Task to complete :: Could you set down exactly the lines of the data below, starting at the one that holds "Language id | (optional) defaults to undefined" and ending at the one that holds "### Return type", both included, and only those?

Material supplied ::
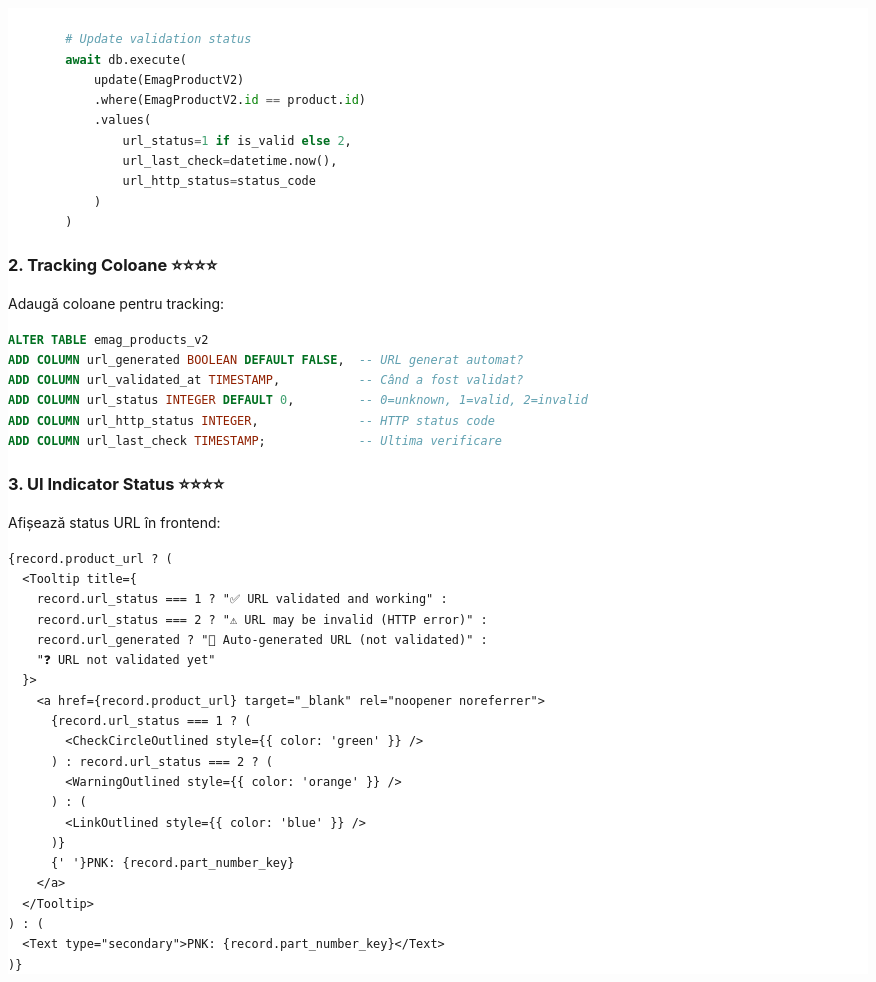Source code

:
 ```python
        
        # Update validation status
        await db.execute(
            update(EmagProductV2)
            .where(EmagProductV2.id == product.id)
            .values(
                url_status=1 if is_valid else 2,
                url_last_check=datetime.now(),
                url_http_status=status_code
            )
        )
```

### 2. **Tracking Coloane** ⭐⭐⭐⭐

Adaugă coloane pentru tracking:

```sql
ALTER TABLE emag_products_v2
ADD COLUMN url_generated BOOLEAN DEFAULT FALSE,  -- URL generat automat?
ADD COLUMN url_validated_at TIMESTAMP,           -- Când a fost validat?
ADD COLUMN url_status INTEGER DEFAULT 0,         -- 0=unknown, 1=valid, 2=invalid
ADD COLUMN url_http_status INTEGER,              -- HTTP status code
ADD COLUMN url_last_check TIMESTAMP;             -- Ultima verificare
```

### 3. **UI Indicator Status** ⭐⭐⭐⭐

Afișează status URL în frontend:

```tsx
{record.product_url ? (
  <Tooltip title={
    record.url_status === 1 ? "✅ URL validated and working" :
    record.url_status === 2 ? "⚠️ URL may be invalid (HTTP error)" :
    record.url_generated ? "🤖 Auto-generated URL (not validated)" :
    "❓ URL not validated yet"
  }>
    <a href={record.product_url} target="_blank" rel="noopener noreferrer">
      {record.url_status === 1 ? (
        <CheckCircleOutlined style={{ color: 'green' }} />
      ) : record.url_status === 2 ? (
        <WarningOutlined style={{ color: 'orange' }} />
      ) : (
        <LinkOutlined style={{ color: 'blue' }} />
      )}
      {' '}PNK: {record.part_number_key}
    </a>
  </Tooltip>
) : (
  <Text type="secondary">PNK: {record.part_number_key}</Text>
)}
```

...

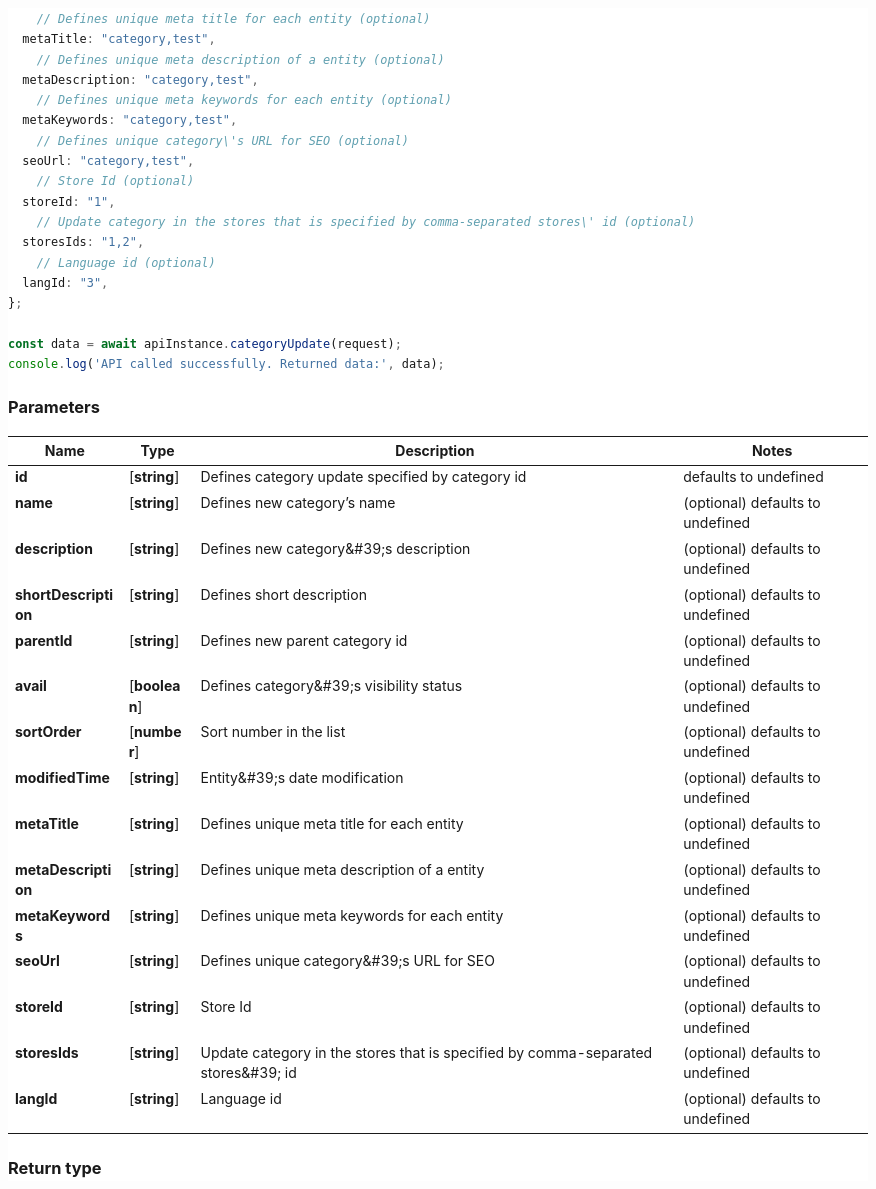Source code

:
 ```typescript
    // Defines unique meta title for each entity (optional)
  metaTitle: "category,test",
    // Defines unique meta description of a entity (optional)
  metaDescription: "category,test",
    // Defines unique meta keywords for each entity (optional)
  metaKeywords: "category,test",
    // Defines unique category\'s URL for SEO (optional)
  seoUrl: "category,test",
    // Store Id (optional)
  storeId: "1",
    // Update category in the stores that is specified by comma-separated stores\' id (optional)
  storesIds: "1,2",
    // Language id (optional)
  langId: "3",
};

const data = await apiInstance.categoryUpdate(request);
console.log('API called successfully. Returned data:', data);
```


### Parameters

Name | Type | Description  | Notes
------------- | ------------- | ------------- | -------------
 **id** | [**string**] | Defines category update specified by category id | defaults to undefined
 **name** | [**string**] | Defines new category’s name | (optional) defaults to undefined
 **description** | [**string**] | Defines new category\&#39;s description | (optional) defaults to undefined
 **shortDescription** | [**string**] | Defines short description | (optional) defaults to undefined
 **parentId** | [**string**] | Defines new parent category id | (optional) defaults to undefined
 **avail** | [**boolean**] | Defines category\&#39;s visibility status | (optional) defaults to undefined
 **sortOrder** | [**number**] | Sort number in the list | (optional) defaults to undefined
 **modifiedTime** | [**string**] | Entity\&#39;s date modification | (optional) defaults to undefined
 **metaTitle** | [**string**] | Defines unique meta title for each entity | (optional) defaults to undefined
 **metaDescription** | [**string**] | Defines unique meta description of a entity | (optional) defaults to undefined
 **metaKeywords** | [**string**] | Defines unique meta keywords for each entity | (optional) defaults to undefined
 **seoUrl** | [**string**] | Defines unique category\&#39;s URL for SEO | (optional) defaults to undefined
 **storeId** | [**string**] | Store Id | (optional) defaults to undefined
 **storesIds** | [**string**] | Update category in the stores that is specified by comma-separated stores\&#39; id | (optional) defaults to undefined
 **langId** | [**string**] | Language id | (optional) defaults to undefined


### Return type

* * *

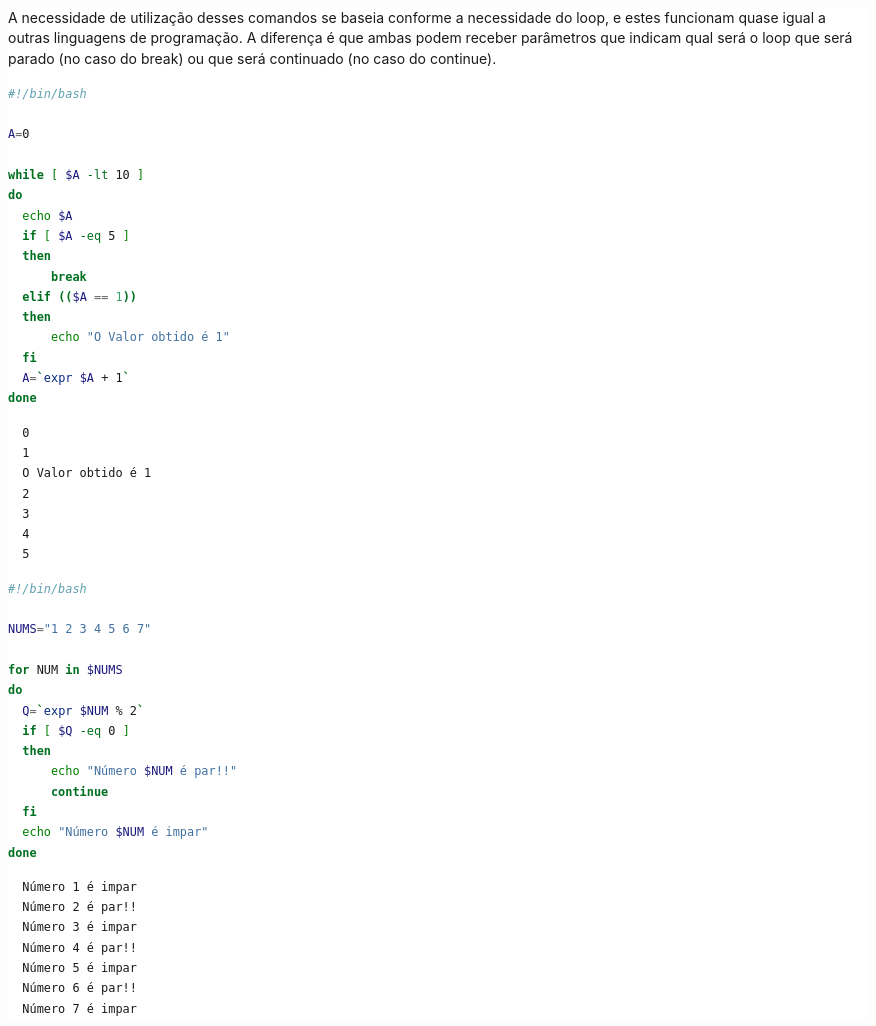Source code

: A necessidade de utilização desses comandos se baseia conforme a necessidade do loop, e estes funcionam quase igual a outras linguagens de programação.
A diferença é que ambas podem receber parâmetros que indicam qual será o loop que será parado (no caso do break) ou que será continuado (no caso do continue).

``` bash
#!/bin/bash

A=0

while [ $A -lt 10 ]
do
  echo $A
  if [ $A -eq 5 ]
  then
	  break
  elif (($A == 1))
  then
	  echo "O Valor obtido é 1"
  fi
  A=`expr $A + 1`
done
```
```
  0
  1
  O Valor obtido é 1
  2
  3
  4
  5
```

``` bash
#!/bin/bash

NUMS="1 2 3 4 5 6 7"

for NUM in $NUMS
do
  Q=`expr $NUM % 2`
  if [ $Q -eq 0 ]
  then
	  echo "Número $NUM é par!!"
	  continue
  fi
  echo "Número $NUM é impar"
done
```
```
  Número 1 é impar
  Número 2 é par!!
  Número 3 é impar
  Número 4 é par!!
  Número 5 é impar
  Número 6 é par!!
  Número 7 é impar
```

Solution below ::
 **langId** | [**string**] | Language id | (optional) defaults to undefined


### Return type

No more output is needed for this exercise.